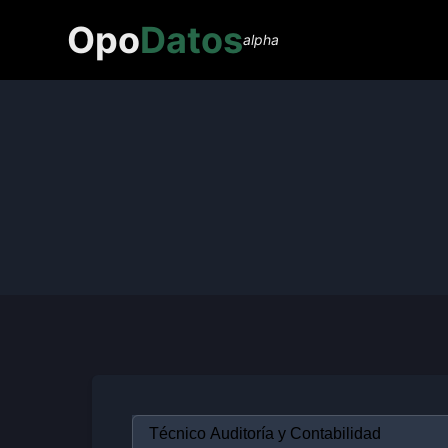
Opo
Datos
alpha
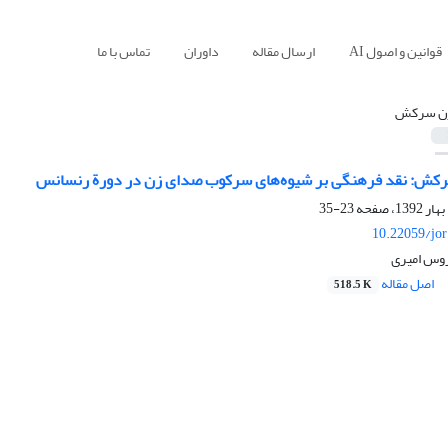
قوانین و اصول AI
ارسال مقاله
داوران
تماس با ما
ن سرکش
رکش: نقد فرهنگی بر شیوه‌های سرکوب صدای زن در دورة رنسانس
23-35
10.22059/jo
روس امیری
اصل مقاله
518.5 K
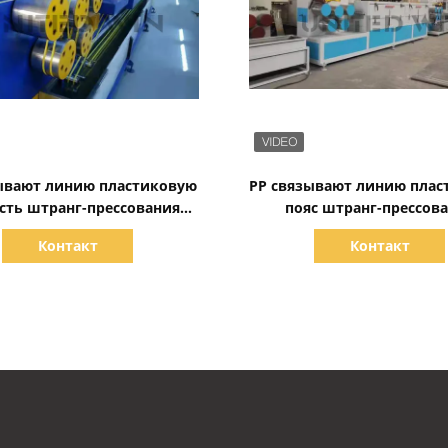
Показать детали
Показать детали
ывают линию пластиковую
PP связывают линию пла
сть штранг-прессования
пояс штранг-прессов
она машины производства
диапазона упаковки PP
Контакт
Контакт
емня регулируемую
машину 50Hz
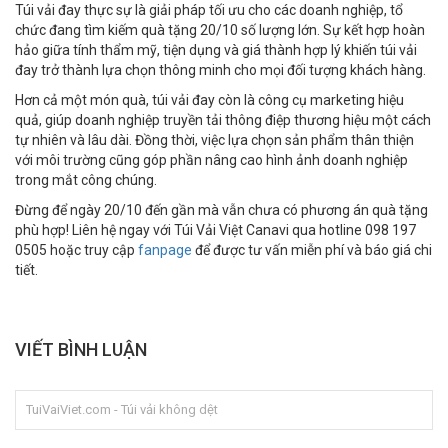
Túi vải đay thực sự là giải pháp tối ưu cho các doanh nghiệp, tổ
chức đang tìm kiếm quà tặng 20/10 số lượng lớn. Sự kết hợp hoàn
hảo giữa tính thẩm mỹ, tiện dụng và giá thành hợp lý khiến túi vải
đay trở thành lựa chọn thông minh cho mọi đối tượng khách hàng.
Hơn cả một món quà, túi vải đay còn là công cụ marketing hiệu
quả, giúp doanh nghiệp truyền tải thông điệp thương hiệu một cách
tự nhiên và lâu dài. Đồng thời, việc lựa chọn sản phẩm thân thiện
với môi trường cũng góp phần nâng cao hình ảnh doanh nghiệp
trong mắt công chúng.
Đừng để ngày 20/10 đến gần mà vẫn chưa có phương án quà tặng
phù hợp! Liên hệ ngay với Túi Vải Việt Canavi qua hotline 098 197
0505‬ hoặc truy cập
fanpage
để được tư vấn miễn phí và báo giá chi
tiết.
VIẾT BÌNH LUẬN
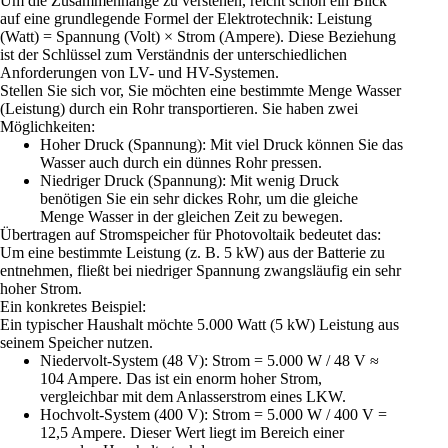
Um die Zusammenhänge zu verstehen, reicht schon ein Blick
auf eine grundlegende Formel der Elektrotechnik: Leistung
(Watt) = Spannung (Volt) × Strom (Ampere). Diese Beziehung
ist der Schlüssel zum Verständnis der unterschiedlichen
Anforderungen von LV- und HV-Systemen.
Stellen Sie sich vor, Sie möchten eine bestimmte Menge Wasser
(Leistung) durch ein Rohr transportieren. Sie haben zwei
Möglichkeiten:
Hoher Druck (Spannung): Mit viel Druck können Sie das
Wasser auch durch ein dünnes Rohr pressen.
Niedriger Druck (Spannung): Mit wenig Druck
benötigen Sie ein sehr dickes Rohr, um die gleiche
Menge Wasser in der gleichen Zeit zu bewegen.
Übertragen auf Stromspeicher für Photovoltaik bedeutet das:
Um eine bestimmte Leistung (z. B. 5 kW) aus der Batterie zu
entnehmen, fließt bei niedriger Spannung zwangsläufig ein sehr
hoher Strom.
Ein konkretes Beispiel:
Ein typischer Haushalt möchte 5.000 Watt (5 kW) Leistung aus
seinem
Speicher
nutzen.
Niedervolt-System (48 V): Strom = 5.000 W / 48 V ≈
104 Ampere. Das ist ein enorm hoher Strom,
vergleichbar mit dem Anlasserstrom eines LKW.
Hochvolt-System (400 V): Strom = 5.000 W / 400 V =
12,5 Ampere. Dieser Wert liegt im Bereich einer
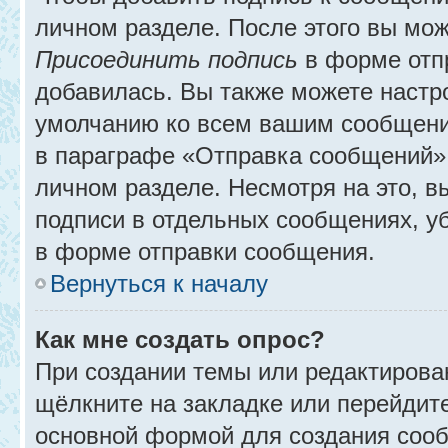
личном разделе. После этого вы мо
Присоединить подпись
в форме отп
добавилась. Вы также можете настр
умолчанию ко всем вашим сообщени
в параграфе «Отправка сообщений» 
личном разделе. Несмотря на это, 
подписи в отдельных сообщениях, 
в форме отправки сообщения.
Вернуться к началу
Как мне создать опрос?
При создании темы или редактирова
щёлкните на закладке или перейди
основной формой для создания сооб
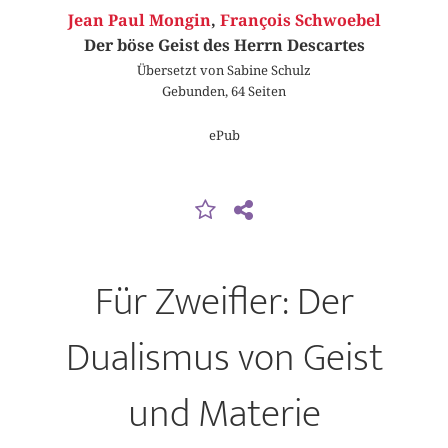
Jean Paul Mongin
,
François Schwoebel
Der böse Geist des Herrn Descartes
Übersetzt von Sabine Schulz
Gebunden, 64 Seiten
ePub
Für Zweifler: Der
Dualismus von Geist
und Materie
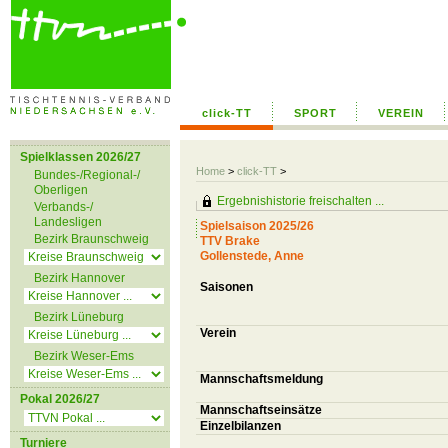
click-TT
SPORT
VEREIN
Spielklassen 2026/27
Home
>
click-TT
>
Bundes-/Regional-/
Oberligen
Ergebnishistorie freischalten ...
Verbands-/
Landesligen
Spielsaison 2025/26
Bezirk Braunschweig
TTV Brake
Gollenstede, Anne
Bezirk Hannover
Saisonen
Bezirk Lüneburg
Verein
Bezirk Weser-Ems
Mannschaftsmeldung
Pokal 2026/27
Mannschaftseinsätze
Einzelbilanzen
Turniere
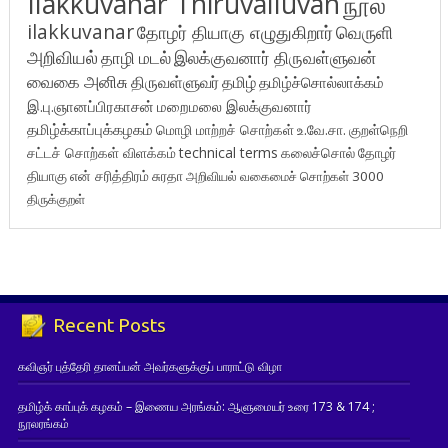
Ilakkuvanar Thiruvalluvan
நூல்
ilakkuvanar
தோழர் தியாகு எழுதுகிறார்
வெருளி
அறிவியல்
தாழி மடல்
இலக்குவனார் திருவள்ளுவன்
வைகை அனிசு
திருவள்ளுவர்
தமிழ்
தமிழ்ச்சொல்லாக்கம்
இ.பு.ஞானப்பிரகாசன்
மறைமலை இலக்குவனார்
தமிழ்க்காப்புக்கழகம்
மொழி மாற்றச் சொற்கள்
உ.வே.சா.
குறள்நெறி
சட்டச் சொற்கள் விளக்கம்
technical terms
கலைச்சொல்
தோழர்
தியாகு
என் சரித்திரம்
சுரதா
அறிவியல் வகைமைச் சொற்கள் 3000
திருக்குறள்
Recent Posts
கவிஞர் புத்தேரி தானப்பன் அவர்களுக்குப் பாராட்டு விழா
தமிழ்க் காப்புக் கழகம் – இணைய அரங்கம்: ஆளுமையர் உரை 173 & 174 ;
நூலரங்கம்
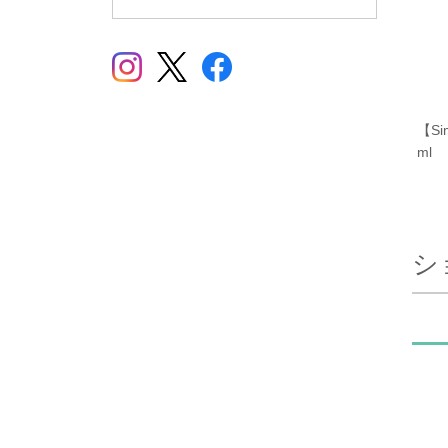
【Si
ml
シ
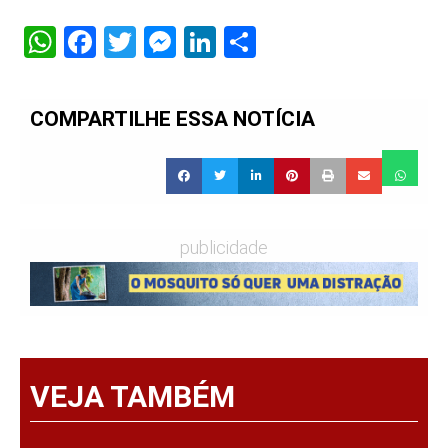
WhatsApp
Facebook
Twitter
Messenger
LinkedIn
Share
COMPARTILHE ESSA NOTÍCIA
publicidade
VEJA TAMBÉM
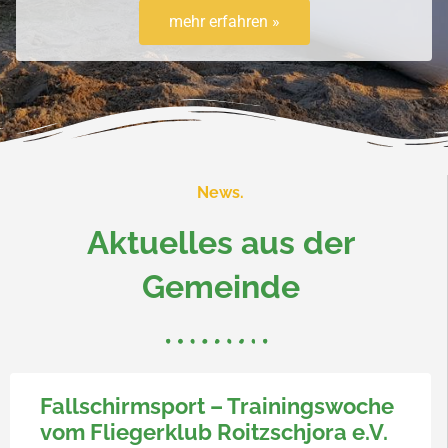
mehr erfahren »
News.
Aktuelles aus der
Gemeinde
Fallschirmsport – Trainingswoche
vom Fliegerklub Roitzschjora e.V.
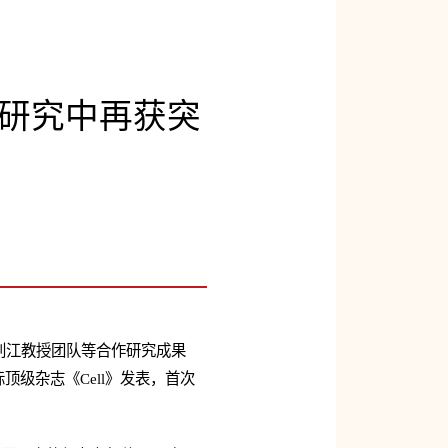
研究中再获突
刘江教授团队等合作研究成果
olution”在国际顶级杂志《Cell》发表，首次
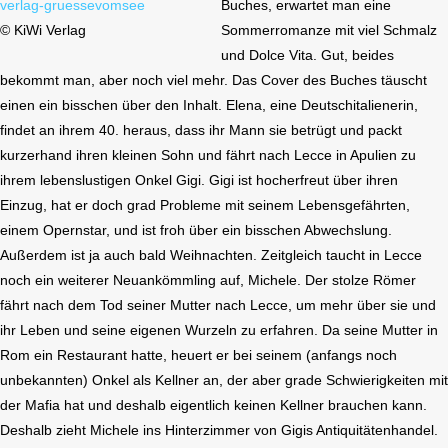
Buches, erwartet man eine
© KiWi Verlag
Sommerromanze mit viel Schmalz
und Dolce Vita. Gut, beides
bekommt man, aber noch viel mehr. Das Cover des Buches täuscht
einen ein bisschen über den Inhalt. Elena, eine Deutschitalienerin,
findet an ihrem 40. heraus, dass ihr Mann sie betrügt und packt
kurzerhand ihren kleinen Sohn und fährt nach Lecce in Apulien zu
ihrem lebenslustigen Onkel Gigi. Gigi ist hocherfreut über ihren
Einzug, hat er doch grad Probleme mit seinem Lebensgefährten,
einem Opernstar, und ist froh über ein bisschen Abwechslung.
Außerdem ist ja auch bald Weihnachten. Zeitgleich taucht in Lecce
noch ein weiterer Neuankömmling auf, Michele. Der stolze Römer
fährt nach dem Tod seiner Mutter nach Lecce, um mehr über sie und
ihr Leben und seine eigenen Wurzeln zu erfahren. Da seine Mutter in
Rom ein Restaurant hatte, heuert er bei seinem (anfangs noch
unbekannten) Onkel als Kellner an, der aber grade Schwierigkeiten mit
der Mafia hat und deshalb eigentlich keinen Kellner brauchen kann.
Deshalb zieht Michele ins Hinterzimmer von Gigis Antiquitätenhandel.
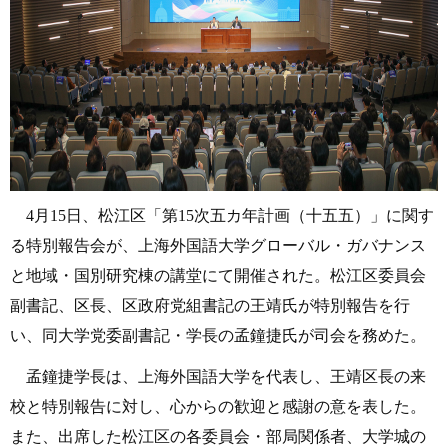
4月15日、松江区「第15次五カ年計画（十五五）」に関す
る特別報告会が、上海外国語大学グローバル
・ガバナンス
と地域・国別研究棟の講堂にて開催された。松江区委員会
副書記、区長、区政府党組書記の王靖氏が特別報告を行
い、同大学党委副書記・学長の孟鐘捷氏が司会を務めた。
孟鐘捷学長は、上海外国語大学を代表し、王靖区長の来
校と特別報告に対し、心からの歓迎と感謝の意を表した。
また、出席した松江区の各委員会・部局関係者、大学城の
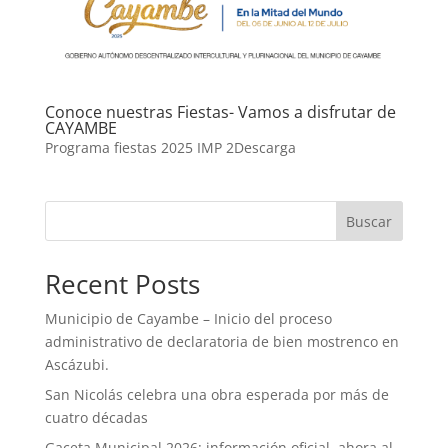
Conoce nuestras Fiestas- Vamos a disfrutar de
CAYAMBE
Programa fiestas 2025 IMP 2Descarga
Buscar
Recent Posts
Municipio de Cayambe – Inicio del proceso
administrativo de declaratoria de bien mostrenco en
Ascázubi.
San Nicolás celebra una obra esperada por más de
cuatro décadas
Gaceta Municipal 2026: información oficial, ahora al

------------------------

• What the exercise asks:
Reproduce the text from every item above line for line, without changing anything, and leave the pictures out.

• Response to this task:
Opo
Datos
alpha
قوانین و اصول AI
ارسال مقاله
داوران
تماس با ما
ن سرکش
رکش: نقد فرهنگی بر شیوه‌های سرکوب صدای زن در دورة رنسانس
23-35
10.22059/jo
روس امیری
اصل مقاله
518.5 K
Показать детали
Показать детали
ывают линию пластиковую
PP связывают линию пла
сть штранг-прессования
пояс штранг-прессов
она машины производства
диапазона упаковки PP
Контакт
Контакт
емня регулируемую
машину 50Hz
Túi vải đay thực sự là giải pháp tối ưu cho các doanh nghiệp, tổ
chức đang tìm kiếm quà tặng 20/10 số lượng lớn. Sự kết hợp hoàn
hảo giữa tính thẩm mỹ, tiện dụng và giá thành hợp lý khiến túi vải
đay trở thành lựa chọn thông minh cho mọi đối tượng khách hàng.
Hơn cả một món quà, túi vải đay còn là công cụ marketing hiệu
quả, giúp doanh nghiệp truyền tải thông điệp thương hiệu một cách
tự nhiên và lâu dài. Đồng thời, việc lựa chọn sản phẩm thân thiện
với môi trường cũng góp phần nâng cao hình ảnh doanh nghiệp
trong mắt công chúng.
Đừng để ngày 20/10 đến gần mà vẫn chưa có phương án quà tặng
phù hợp! Liên hệ ngay với Túi Vải Việt Canavi qua hotline 098 197
0505‬ hoặc truy cập
fanpage
để được tư vấn miễn phí và báo giá chi
tiết.
VIẾT BÌNH LUẬN
Um die Zusammenhänge zu verstehen, reicht schon ein Blick
auf eine grundlegende Formel der Elektrotechnik: Leistung
(Watt) = Spannung (Volt) × Strom (Ampere). Diese Beziehung
ist der Schlüssel zum Verständnis der unterschiedlichen
Anforderungen von LV- und HV-Systemen.
Stellen Sie sich vor, Sie möchten eine bestimmte Menge Wasser
(Leistung) durch ein Rohr transportieren. Sie haben zwei
Möglichkeiten:
Hoher Druck (Spannung): Mit viel Druck können Sie das
Wasser auch durch ein dünnes Rohr pressen.
Niedriger Druck (Spannung): Mit wenig Druck
benötigen Sie ein sehr dickes Rohr, um die gleiche
Menge Wasser in der gleichen Zeit zu bewegen.
Übertragen auf Stromspeicher für Photovoltaik bedeutet das:
Um eine bestimmte Leistung (z. B. 5 kW) aus der Batterie zu
entnehmen, fließt bei niedriger Spannung zwangsläufig ein sehr
hoher Strom.
Ein konkretes Beispiel:
Ein typischer Haushalt möchte 5.000 Watt (5 kW) Leistung aus
seinem
Speicher
nutzen.
Niedervolt-System (48 V): Strom = 5.000 W / 48 V ≈
104 Ampere. Das ist ein enorm hoher Strom,
vergleichbar mit dem Anlasserstrom eines LKW.
Hochvolt-System (400 V): Strom = 5.000 W / 400 V =
12,5 Ampere. Dieser Wert liegt im Bereich einer
личном разделе. После этого вы мо
Присоединить подпись
в форме отп
добавилась. Вы также можете настр
умолчанию ко всем вашим сообщени
в параграфе «Отправка сообщений» 
личном разделе. Несмотря на это, 
подписи в отдельных сообщениях, 
в форме отправки сообщения.
Вернуться к началу
Как мне создать опрос?
При создании темы или редактирова
щёлкните на закладке или перейди
основной формой для создания сооб
Jean Paul Mongin
,
François Schwoebel
Der böse Geist des Herrn Descartes
Übersetzt von Sabine Schulz
Gebunden, 64 Seiten
ePub
Für Zweifler: Der
Dualismus von Geist
und Materie
click-TT
SPORT
VEREIN
Spielklassen 2026/27
Home
>
click-TT
>
Bundes-/Regional-/
Oberligen
Ergebnishistorie freischalten ...
Verbands-/
Landesligen
Spielsaison 2025/26
Bezirk Braunschweig
TTV Brake
Gollenstede, Anne
Bezirk Hannover
Saisonen
Bezirk Lüneburg
Verein
Bezirk Weser-Ems
Mannschaftsmeldung
Pokal 2026/27
Mannschaftseinsätze
Einzelbilanzen
Turniere
Ilakkuvanar Thiruvalluvan
நூல்
ilakkuvanar
தோழர் தியாகு எழுதுகிறார்
வெருளி
அறிவியல்
தாழி மடல்
இலக்குவனார் திருவள்ளுவன்
வைகை அனிசு
திருவள்ளுவர்
தமிழ்
தமிழ்ச்சொல்லாக்கம்
இ.பு.ஞானப்பிரகாசன்
மறைமலை இலக்குவனார்
தமிழ்க்காப்புக்கழகம்
மொழி மாற்றச் சொற்கள்
உ.வே.சா.
குறள்நெறி
சட்டச் சொற்கள் விளக்கம்
technical terms
கலைச்சொல்
தோழர்
தியாகு
என் சரித்திரம்
சுரதா
அறிவியல் வகைமைச் சொற்கள் 3000
திருக்குறள்
Recent Posts
கவிஞர் புத்தேரி தானப்பன் அவர்களுக்குப் பாராட்டு விழா
தமிழ்க் காப்புக் கழகம் – இணைய அரங்கம்: ஆளுமையர் உரை 173 & 174 ;
நூலரங்கம்
【Si
ml
シ
WhatsApp
Facebook
Twitter
Messenger
LinkedIn
Share
COMPARTILHE ESSA NOTÍCIA
publicidade
VEJA TAMBÉM
mehr erfahren »
News.
Aktuelles aus der
Gemeinde
Fallschirmsport – Trainingswoche
vom Fliegerklub Roitzschjora e.V.
研究中再获突
刘江教授团队等合作研究成果
olution”在国际顶级杂志《Cell》发表，首次
Buches, erwartet man eine
© KiWi Verlag
Sommerromanze mit viel Schmalz
und Dolce Vita. Gut, beides
bekommt man, aber noch viel mehr. Das Cover des Buches täuscht
einen ein bisschen über den Inhalt. Elena, eine Deutschitalienerin,
findet an ihrem 40. heraus, dass ihr Mann sie betrügt und packt
kurzerhand ihren kleinen Sohn und fährt nach Lecce in Apulien zu
ihrem lebenslustigen Onkel Gigi. Gigi ist hocherfreut über ihren
Einzug, hat er doch grad Probleme mit seinem Lebensgefährten,
einem Opernstar, und ist froh über ein bisschen Abwechslung.
Außerdem ist ja auch bald Weihnachten. Zeitgleich taucht in Lecce
noch ein weiterer Neuankömmling auf, Michele. Der stolze Römer
fährt nach dem Tod seiner Mutter nach Lecce, um mehr über sie und
ihr Leben und seine eigenen Wurzeln zu erfahren. Da seine Mutter in
Rom ein Restaurant hatte, heuert er bei seinem (anfangs noch
unbekannten) Onkel als Kellner an, der aber grade Schwierigkeiten mit
der Mafia hat und deshalb eigentlich keinen Kellner brauchen kann.
Deshalb zieht Michele ins Hinterzimmer von Gigis Antiquitätenhandel.
4月15日、松江区「第15次五カ年計画（十五五）」に関す
る特別報告会が、上海外国語大学グローバル
・ガバナンス
と地域・国別研究棟の講堂にて開催された。松江区委員会
副書記、区長、区政府党組書記の王靖氏が特別報告を行
い、同大学党委副書記・学長の孟鐘捷氏が司会を務めた。
孟鐘捷学長は、上海外国語大学を代表し、王靖区長の来
校と特別報告に対し、心からの歓迎と感謝の意を表した。
また、出席した松江区の各委員会・部局関係者、大学城の
Conoce nuestras Fiestas- Vamos a disfrutar de
CAYAMBE
Programa fiestas 2025 IMP 2Descarga
Buscar
Recent Posts
Municipio de Cayambe – Inicio del proceso
administrativo de declaratoria de bien mostrenco en
Ascázubi.
San Nicolás celebra una obra esperada por más de
cuatro décadas
Gaceta Municipal 2026: información oficial, ahora al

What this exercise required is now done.